Au tout début du film, des signes avant-coureurs avaient annoncé un tel déluge. Sur l’écran, un long rectangle blanc apparaît de la même proportion que les phrases qui vont lui succéder, et comme elles, chute. Puis d’autres rectangles, plus courts ou pas mais tout aussi massifs s’empilent les uns sur les autres de manière désordonnée pour n’être qu’à la fin qu’un tas de formes blanchâtres où l’on reconnaît à peine les limites de chaque bloc entreposé qui, par lente capillarité, se transforme en pavé de mots. Et au moment même où ce mur devient lisible, les pans de mots coupés et les phrases tronquées se mettent à tomber. À ce moment-là, une voix récite chaque mot, chaque phrase, tel un commentaire en direct de ce qui se passe sur l’écran, transformant ainsi la pluie en un poème. Le texte se donne alors à voir et à entendre à l’emplacement et aux proportions des pavés blancs qui en marquaient l’origine.
Le travail de Sue-Élie Andrade-Dé est de montrer justement les fondements et le bâti du poème, avec ses moments d’hésitation, de bégaiement même, d’instabilité. Fragilité de l’édifice quand un seul mot, (par exemple swift) se détache, bascule, rebondit et décline pour se poser un instant en équilibre instable sur l’arête d’un autre mot, et puis l’ensemble se disloque à l’arrivée d’un nouveau lambeau. L’écran tout entier devient un territoire où des paroles s’érodent rapidement au contact d’autres paroles ou au contraire se libèrent et semblent valser, seules, un instant dans l’espace tels les satellites filmés par Kubrick dans 2001 l’odyssée de l’espace. Le programme de Kenneth White dont on sait, à travers son œuvre (et une de ses phrases apparaît sur l’écran), son engagement pour une géo-poétique trouve ici un nouvel écho.

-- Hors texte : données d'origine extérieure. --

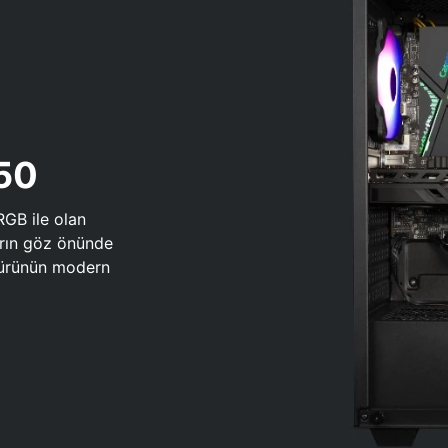
650
RGB ile olan
arın göz önünde
 türünün modern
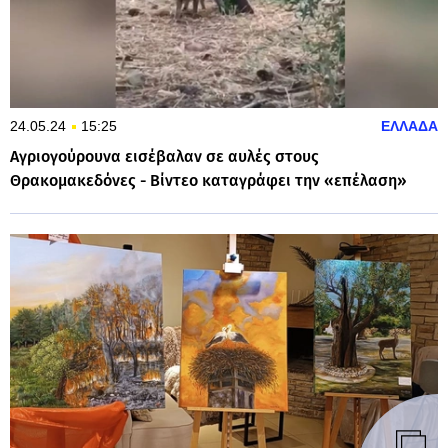
24.05.24
15:25
ΕΛΛΑΔΑ
Αγριογούρουνα εισέβαλαν σε αυλές στους
Θρακομακεδόνες - Βίντεο καταγράφει την «επέλαση»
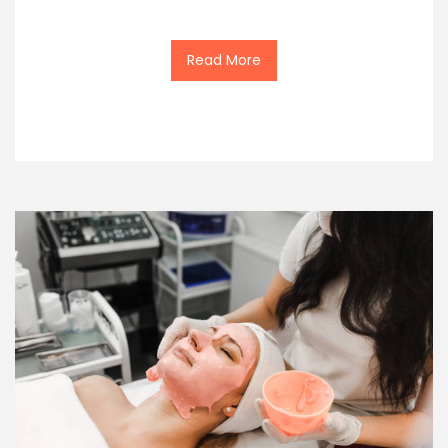
Read More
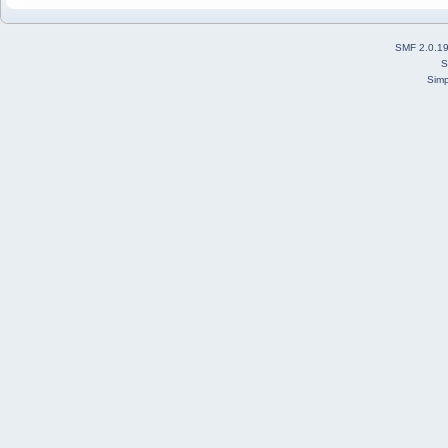
SMF 2.0.1
S
Simp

Rain nous montre poétiquement ce qu’il en est de la géographie du langage, politiquement aussi. Dans une note discrète mais décisive, Sue-Élie Andrade-Dé présente une image documentaire de la chute du mur de Berlin. Un pan du mur aux mille graffitis colorés se détache. L’histoire nous a appris ce jour-là que tout le mur s’affaissera à la fin, jetant de manière éparse sur le sol tous les slogans qu’il contenait, comme des paroles gelées qui viendraient s’animer au moment où elles chutent.